Rubber plants are determined to grow upwards, no matter what. The rubber plant, ficus elastica, is named after the rubbery white latex that runs through its stems and branches, and which was once used to make rubber.it has wide, glossy leaves. Watch for droopy leaves, which indicate a need for more water.
They can be kept at a manageable height or be grown into large specimen trees to happily fill a space.
Dependant on the variety the large glossy leaves can range from shades of dark green to more decorative variegated varieties in shades. Scientific facts about rubber tree plants. We can help with that, but first…what on earth is a rubber plant anyway?

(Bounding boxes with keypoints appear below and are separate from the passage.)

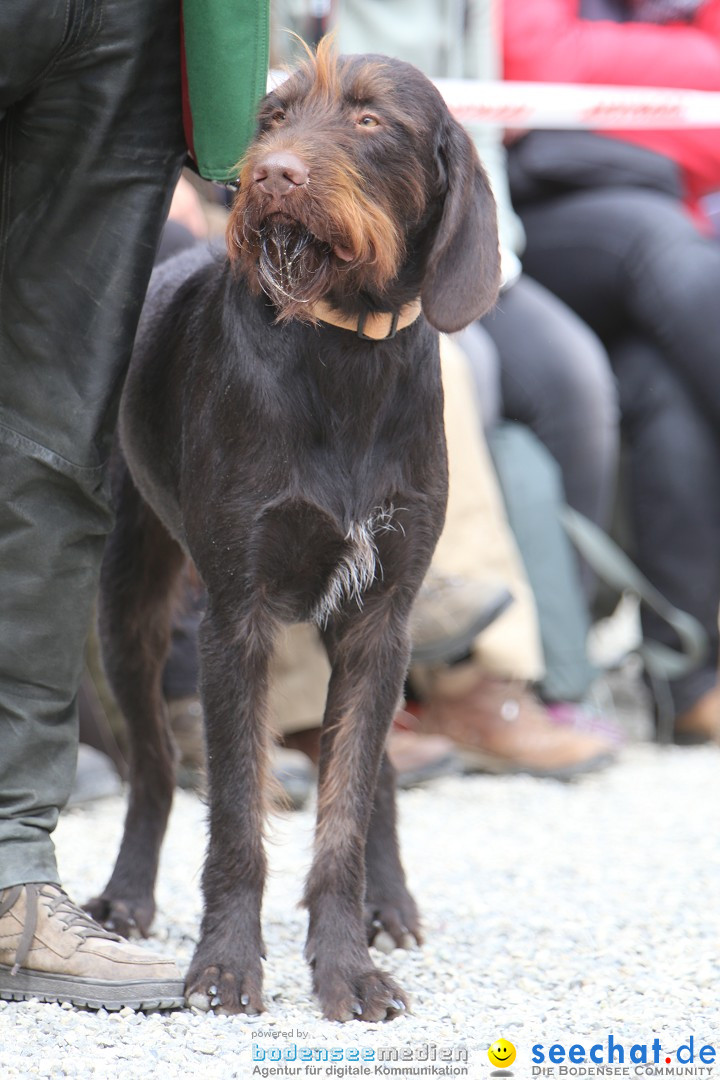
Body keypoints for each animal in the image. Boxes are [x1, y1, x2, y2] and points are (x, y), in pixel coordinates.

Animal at [87, 39, 498, 1019]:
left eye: (370, 119)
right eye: (271, 118)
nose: (269, 175)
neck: (346, 351)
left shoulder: (382, 613)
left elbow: (346, 807)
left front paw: (346, 962)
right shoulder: (239, 618)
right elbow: (236, 810)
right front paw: (226, 964)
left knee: (379, 769)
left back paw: (391, 902)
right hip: (132, 608)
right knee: (153, 767)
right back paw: (125, 898)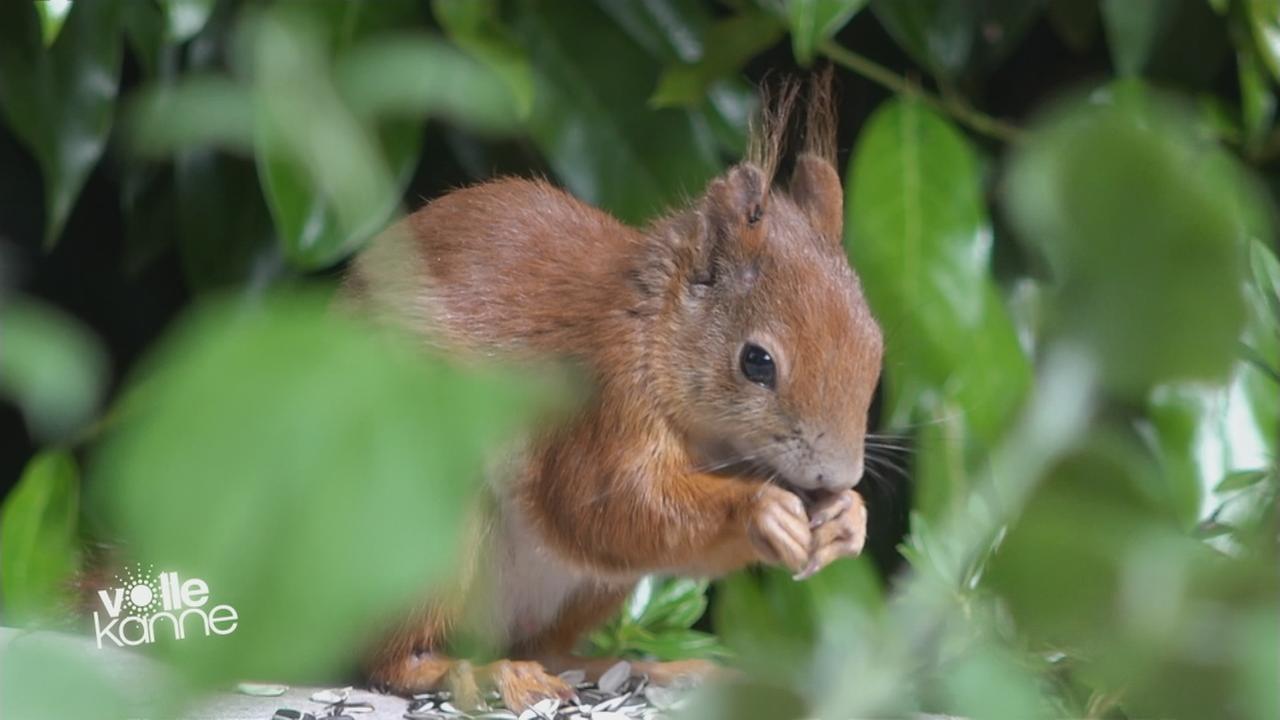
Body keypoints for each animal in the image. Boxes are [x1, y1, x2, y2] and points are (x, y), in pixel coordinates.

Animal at [340, 73, 880, 707]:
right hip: (423, 520)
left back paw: (652, 669)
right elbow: (605, 503)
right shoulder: (601, 392)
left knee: (548, 646)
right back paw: (477, 673)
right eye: (756, 362)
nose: (835, 477)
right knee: (390, 659)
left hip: (588, 591)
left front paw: (849, 520)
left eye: (876, 344)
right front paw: (762, 507)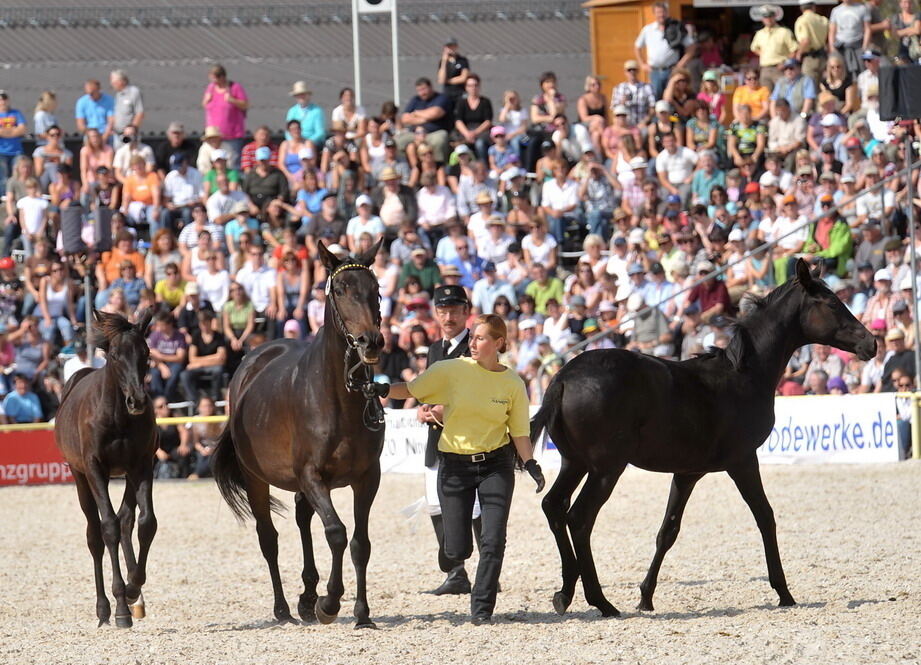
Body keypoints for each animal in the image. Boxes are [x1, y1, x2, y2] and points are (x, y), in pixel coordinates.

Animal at [54, 308, 155, 628]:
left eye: (146, 353)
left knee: (126, 519)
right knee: (95, 535)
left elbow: (146, 522)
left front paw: (134, 588)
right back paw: (104, 609)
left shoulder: (142, 464)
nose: (137, 400)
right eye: (114, 356)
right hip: (80, 478)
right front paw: (121, 606)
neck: (117, 414)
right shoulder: (94, 468)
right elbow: (107, 526)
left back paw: (135, 597)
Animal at [214, 240, 386, 628]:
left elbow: (361, 543)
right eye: (340, 290)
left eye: (376, 289)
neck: (338, 397)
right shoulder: (311, 476)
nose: (370, 342)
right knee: (269, 538)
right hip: (255, 478)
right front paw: (330, 602)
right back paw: (284, 609)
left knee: (303, 518)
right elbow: (336, 533)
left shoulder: (368, 478)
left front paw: (362, 613)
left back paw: (307, 596)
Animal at [528, 260, 872, 616]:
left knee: (553, 506)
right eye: (831, 304)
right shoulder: (743, 461)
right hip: (606, 468)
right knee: (578, 519)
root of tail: (564, 377)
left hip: (575, 463)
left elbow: (668, 530)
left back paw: (565, 592)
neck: (743, 375)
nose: (870, 343)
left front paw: (646, 597)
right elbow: (765, 517)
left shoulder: (687, 473)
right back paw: (601, 601)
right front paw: (784, 592)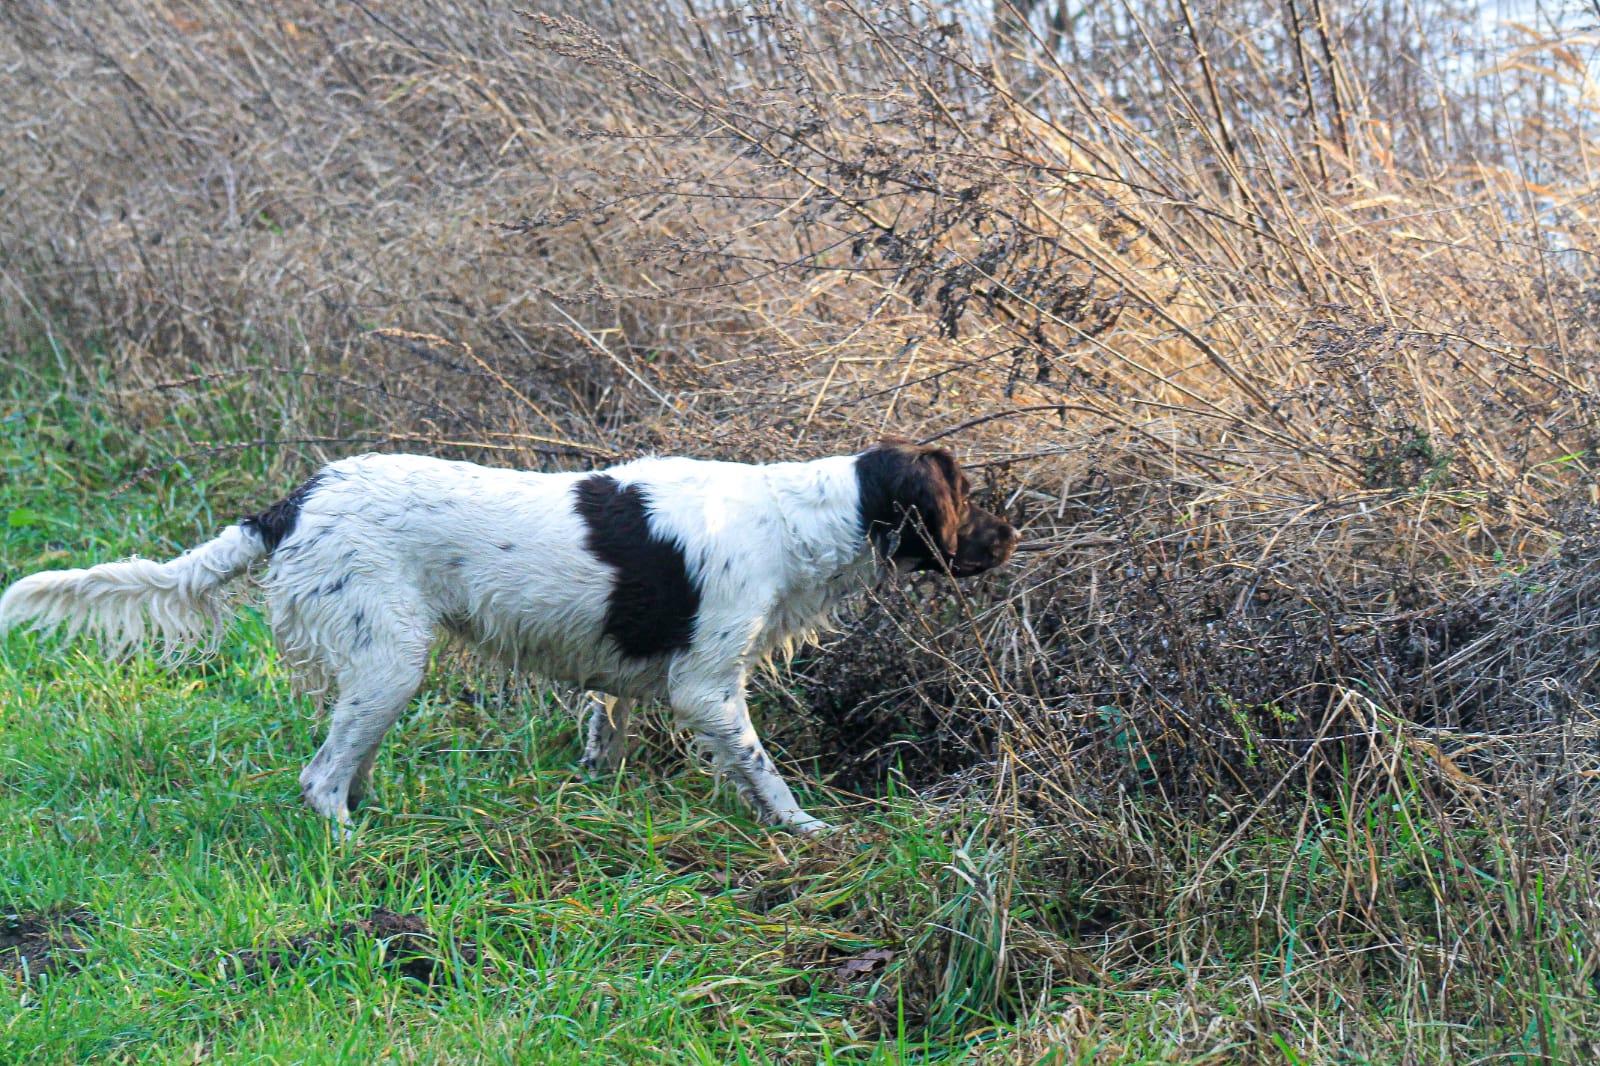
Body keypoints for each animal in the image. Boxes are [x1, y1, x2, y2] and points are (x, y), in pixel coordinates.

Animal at [0, 438, 1017, 832]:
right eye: (966, 499)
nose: (1013, 538)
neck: (801, 517)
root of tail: (291, 503)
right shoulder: (707, 687)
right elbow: (765, 773)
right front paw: (809, 831)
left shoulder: (628, 682)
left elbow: (605, 732)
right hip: (392, 659)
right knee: (319, 778)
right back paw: (358, 852)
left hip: (377, 668)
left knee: (345, 764)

All plant parts contain a milky white latex, which has been tested for use in the manufacture of rubber, but without results.
The rubber tree is a great starter plant for anyone who's not known for having a green thumb. In its native south asian habitat it can reach heights of 60m, but it’s more likely to reach just 2m in an indoor setting. Index of plants with the same common name.
Rubber plants are beautiful and known for their foliage.
Your plant, which has the botanical name ficus elastica, has several common names, including rubber tree, indian rubber plant and rubber fig. During the dormant season, your plant may only need water once or twice a month. This is especially true when it comes to fluctuations in temperature or air flow.
Ficus elastica, common ornamental plant.
The rubber tree plant is native to the eastern regions of south asia and southeast asia. Ficus elastica (the rubber tree) is related to banyan trees. Castilla elastica, a source of rubber for the ancient maya people.
Planting & potting your rubber plant.
In the jungles of india and malaysia, this plant can grow up to 100 feet tall. The rubber tree plant’s botanical or scientific name is ficus elastica. This includes wiping the leaves with a damp cloth or even misting them.